Il y a 10 jours, un élève de 14 ans d'un lycée de Vitry-sur-Seine, non loin de Thiais, a été agressé par un groupe de jeunes qui s'étaient introduits sans autorisation dans l'établissement. Le personnel, évoquant son «droit de retrait», a refusé d'enseigner pendant deux semaines dans l'espoir d'obtenir plus de surveillants.

Au début du mois de janvier, un autre jeune, âgé de 18 ans, est mort poignardé après avoir voulu s'interposer entre sa soeur et un élève qui la harcelait.

Pour protester contre l'insécurité, plusieurs centaines d'enseignants ont manifesté mardi à Paris. Une autre manifestation est prévue aujourd'hui afin de faire pression sur le gouvernement.

Aucune augmentation

Le ministre de l'Éducation, Luc Chatel, a déclaré à la suite de l'agression survenue à Thiais qu'il était «intolérable que des règlements de comptes se déroulent pendant le temps scolaire».
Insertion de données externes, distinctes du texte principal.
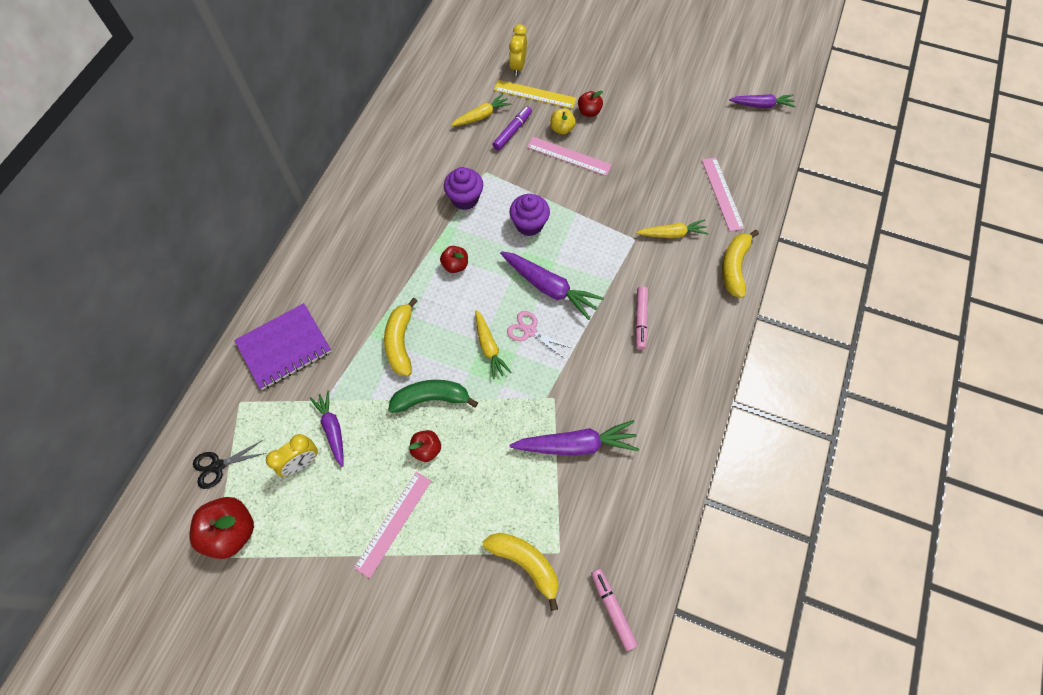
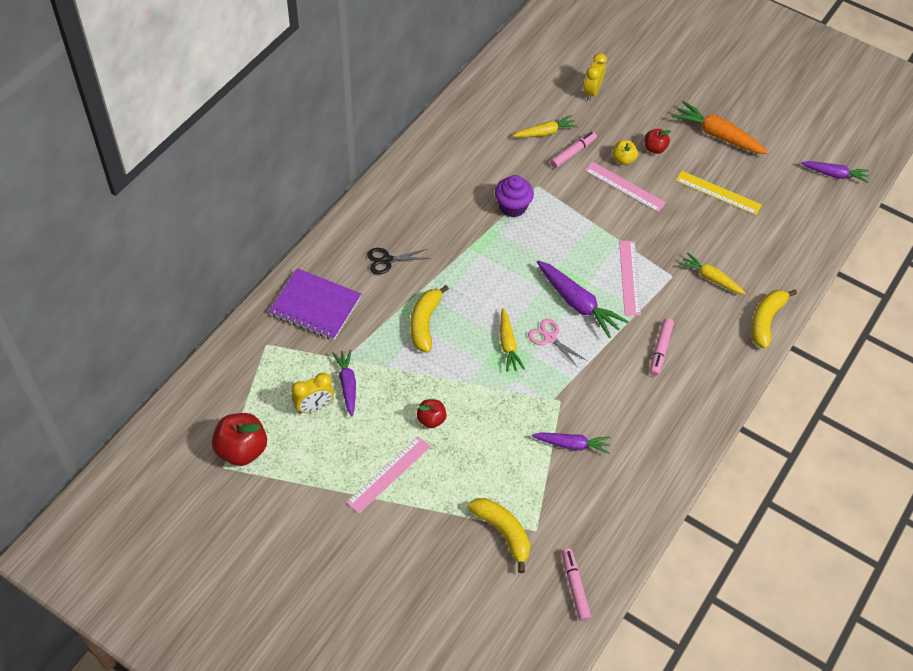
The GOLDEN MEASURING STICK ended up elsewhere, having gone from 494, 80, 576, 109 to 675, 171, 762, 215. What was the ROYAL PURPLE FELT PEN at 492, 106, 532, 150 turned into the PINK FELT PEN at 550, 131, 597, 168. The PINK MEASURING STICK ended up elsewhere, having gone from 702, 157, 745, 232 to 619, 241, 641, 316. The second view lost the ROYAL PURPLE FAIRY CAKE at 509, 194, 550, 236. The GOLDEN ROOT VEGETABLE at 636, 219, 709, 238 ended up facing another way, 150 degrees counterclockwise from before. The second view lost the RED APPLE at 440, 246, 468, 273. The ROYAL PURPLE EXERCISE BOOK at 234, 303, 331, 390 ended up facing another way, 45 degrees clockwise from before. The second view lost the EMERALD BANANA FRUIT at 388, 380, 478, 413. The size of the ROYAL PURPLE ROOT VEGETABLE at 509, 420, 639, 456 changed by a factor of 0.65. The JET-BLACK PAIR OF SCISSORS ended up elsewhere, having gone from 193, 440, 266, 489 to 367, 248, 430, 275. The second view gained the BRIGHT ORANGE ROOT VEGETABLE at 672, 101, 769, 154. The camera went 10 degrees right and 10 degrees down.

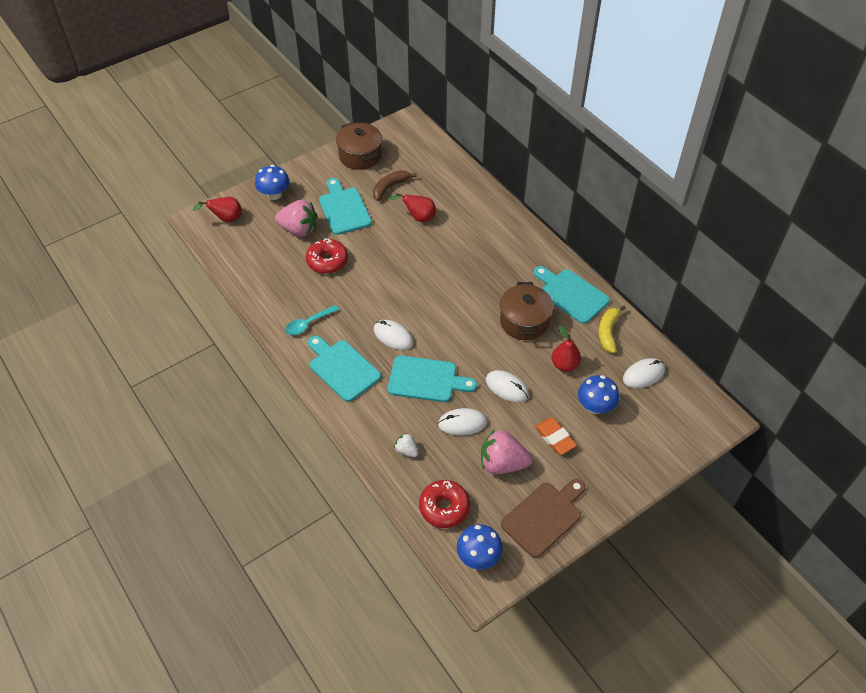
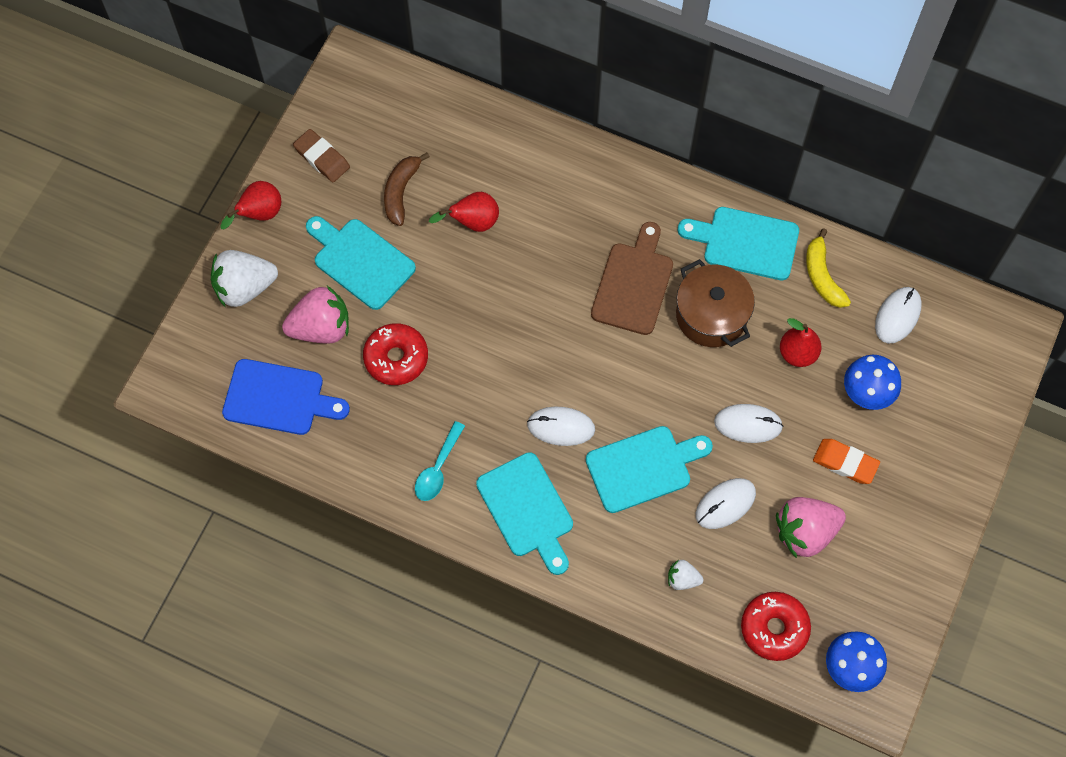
Where the BROWN COOKING POT stood at 336, 122, 382, 170, the BROWN ERASER came to stand at 293, 129, 350, 182. Where the COBALT TOADSTOOL stood at 255, 165, 290, 200, the SNOW-WHITE STRAWBERRY came to stand at 211, 250, 278, 308. The RED PEAR FRUIT ended up elsewhere, having gone from 192, 197, 242, 223 to 220, 181, 281, 229. The TURQUOISE CUTTING BOARD at 308, 336, 381, 402 ended up facing another way, 135 degrees counterclockwise from before. The BROWN CUTTING BOARD ended up elsewhere, having gone from 501, 479, 585, 558 to 591, 222, 673, 335. The second view gained the COBALT CUTTING BOARD at 222, 359, 350, 435. The camera went 30 degrees left and 15 degrees up.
«L'école ne doit pas devenir le terrain de jeu des bandes», a souligné l'élu, qui a décidé de convoquer début avril des «états généraux de la sécurité» pour faire le point sur la situation.

M. Chatel promet d'emblée d'accélérer le processus «de sanctuarisation des établissements», qui doivent tous faire l'objet d'une évaluation sécuritaire avant la fin de l'année.

Selon un nouveau sondage, la population française est largement convaincue que la violence en milieu scolaire augmente. Pas moins de 93% des répondants sont d'avis qu'un renforcement du personnel de sécurité s'impose.

La sociologue Cécile Carra, qui s'intéresse depuis longtemps au phénomène de la violence en milieu scolaire, relève dans une entrevue au site Rue89 que les statistiques les plus fiables n'indiquent aucune augmentation du nombre d'agressions.

«Depuis 1994, date à laquelle les pouvoirs publics et les médias commencent à s'en emparer, la violence scolaire est stable», insiste l'analyste.